> [Stored records]

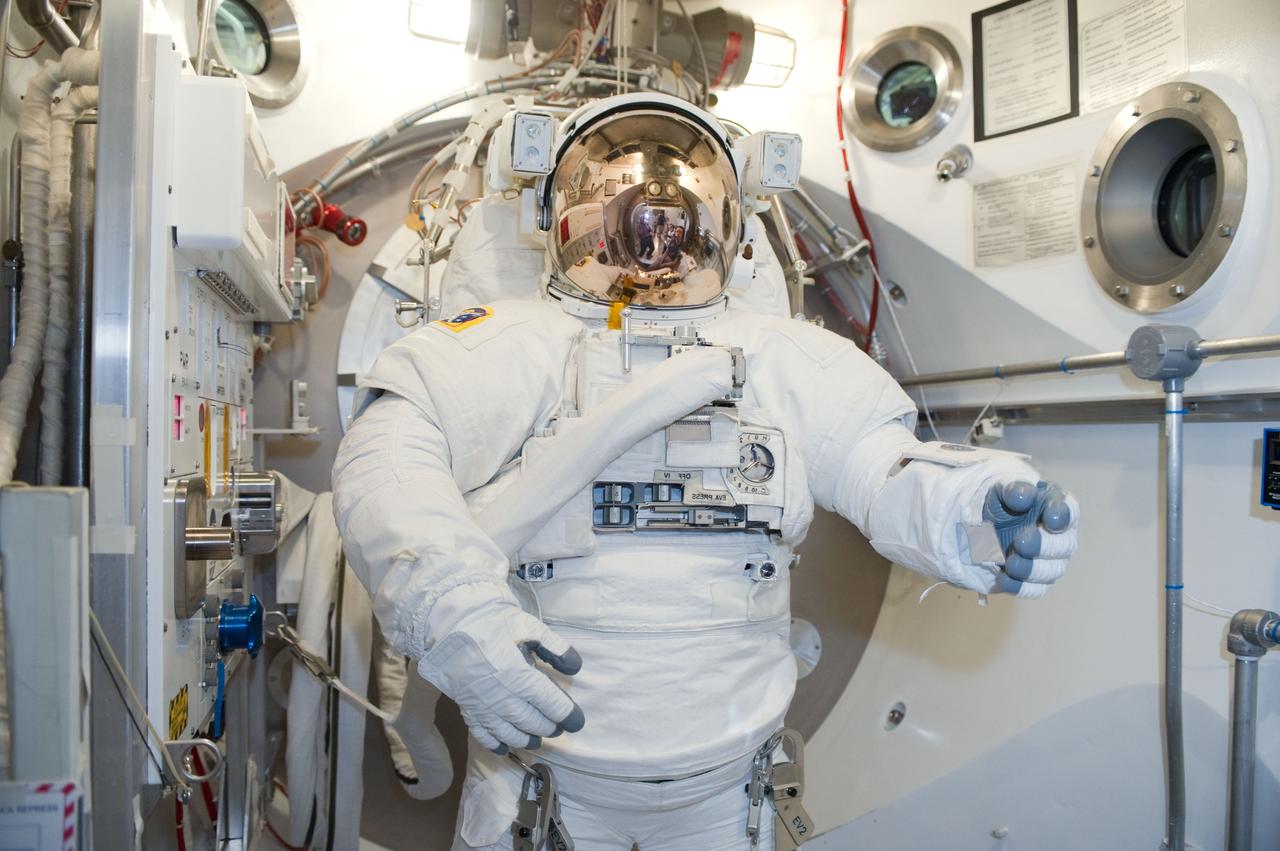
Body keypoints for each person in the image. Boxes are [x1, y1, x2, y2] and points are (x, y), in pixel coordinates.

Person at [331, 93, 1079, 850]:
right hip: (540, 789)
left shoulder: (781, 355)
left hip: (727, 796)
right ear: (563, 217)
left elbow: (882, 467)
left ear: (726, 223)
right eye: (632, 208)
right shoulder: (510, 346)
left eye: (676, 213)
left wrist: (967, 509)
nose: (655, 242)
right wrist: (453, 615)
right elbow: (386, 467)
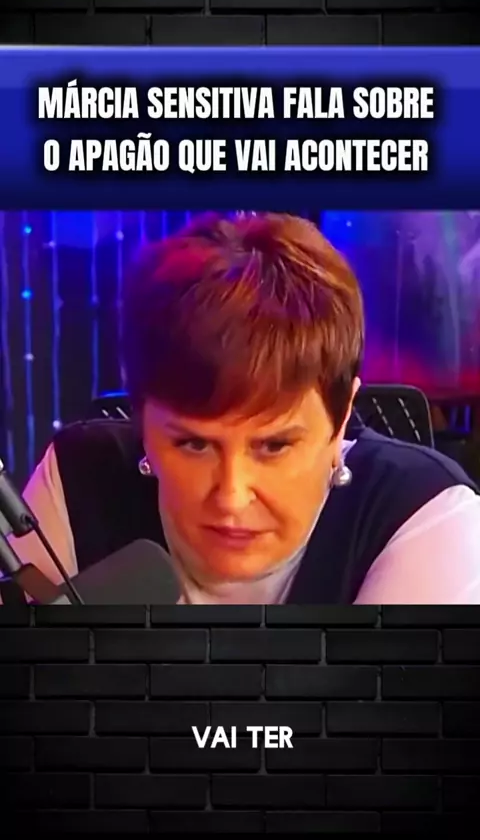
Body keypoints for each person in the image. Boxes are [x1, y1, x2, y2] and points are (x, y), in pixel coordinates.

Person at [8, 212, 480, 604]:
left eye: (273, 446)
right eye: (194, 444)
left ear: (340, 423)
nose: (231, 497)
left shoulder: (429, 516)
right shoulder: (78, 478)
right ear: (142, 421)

==

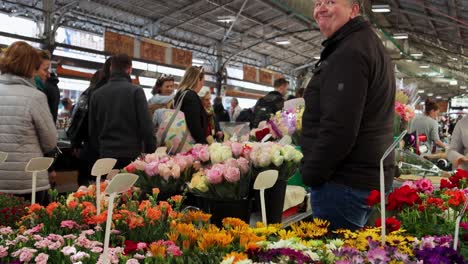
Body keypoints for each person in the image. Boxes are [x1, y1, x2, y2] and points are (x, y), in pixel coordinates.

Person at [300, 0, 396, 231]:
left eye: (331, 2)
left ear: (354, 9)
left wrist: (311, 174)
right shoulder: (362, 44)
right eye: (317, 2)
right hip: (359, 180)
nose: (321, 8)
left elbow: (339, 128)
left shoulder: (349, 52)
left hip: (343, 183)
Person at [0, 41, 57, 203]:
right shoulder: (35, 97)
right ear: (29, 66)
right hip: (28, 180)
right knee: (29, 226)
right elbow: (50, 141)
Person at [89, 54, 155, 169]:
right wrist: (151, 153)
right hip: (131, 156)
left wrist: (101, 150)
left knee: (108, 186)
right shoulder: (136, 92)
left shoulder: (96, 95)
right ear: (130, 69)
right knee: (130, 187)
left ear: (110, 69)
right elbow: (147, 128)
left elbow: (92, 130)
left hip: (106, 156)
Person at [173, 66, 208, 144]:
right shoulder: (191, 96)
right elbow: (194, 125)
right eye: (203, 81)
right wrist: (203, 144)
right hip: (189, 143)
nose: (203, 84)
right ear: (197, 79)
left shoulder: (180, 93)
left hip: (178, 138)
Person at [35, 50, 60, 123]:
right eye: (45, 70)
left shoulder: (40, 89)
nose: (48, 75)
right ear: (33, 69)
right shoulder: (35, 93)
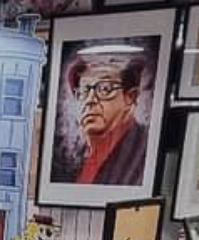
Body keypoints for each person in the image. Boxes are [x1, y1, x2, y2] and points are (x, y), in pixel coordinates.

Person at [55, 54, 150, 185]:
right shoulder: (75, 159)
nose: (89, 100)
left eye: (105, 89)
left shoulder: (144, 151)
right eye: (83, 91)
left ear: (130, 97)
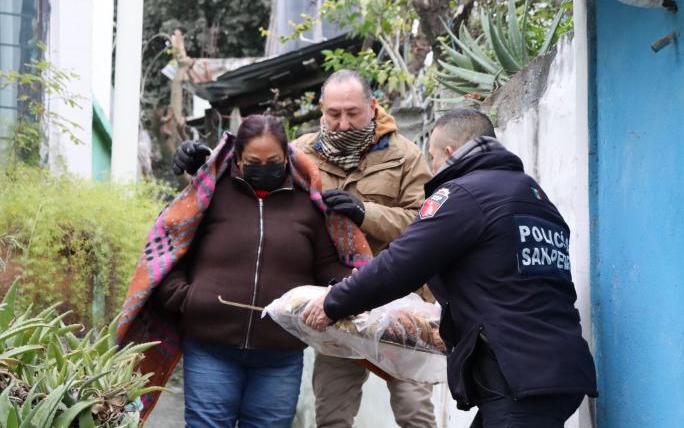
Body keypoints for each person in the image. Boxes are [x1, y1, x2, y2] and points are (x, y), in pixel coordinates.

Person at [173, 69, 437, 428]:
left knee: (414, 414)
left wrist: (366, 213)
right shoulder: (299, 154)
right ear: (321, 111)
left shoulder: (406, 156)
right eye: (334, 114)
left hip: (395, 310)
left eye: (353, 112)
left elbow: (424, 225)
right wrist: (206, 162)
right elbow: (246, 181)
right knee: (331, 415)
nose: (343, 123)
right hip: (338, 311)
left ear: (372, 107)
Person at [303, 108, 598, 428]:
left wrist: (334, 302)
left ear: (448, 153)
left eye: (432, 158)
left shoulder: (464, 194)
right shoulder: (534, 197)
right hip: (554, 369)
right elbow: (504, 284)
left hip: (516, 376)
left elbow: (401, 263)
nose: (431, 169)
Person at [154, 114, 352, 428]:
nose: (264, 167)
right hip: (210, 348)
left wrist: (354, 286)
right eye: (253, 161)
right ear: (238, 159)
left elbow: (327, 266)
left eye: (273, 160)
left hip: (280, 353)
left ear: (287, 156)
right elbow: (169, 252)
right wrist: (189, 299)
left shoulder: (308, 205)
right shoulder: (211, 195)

> [What is expected] Find the lines above that include the string "wrist" and copy them.

> [Final answer]
left wrist: (967, 509)
right wrist: (453, 615)
left wrist: (311, 174)
right wrist: (151, 153)
left wrist: (101, 150)
right wrist: (203, 144)
left wrist: (366, 213)
right wrist: (206, 162)
left wrist: (334, 302)
left wrist: (354, 286)
right wrist: (189, 299)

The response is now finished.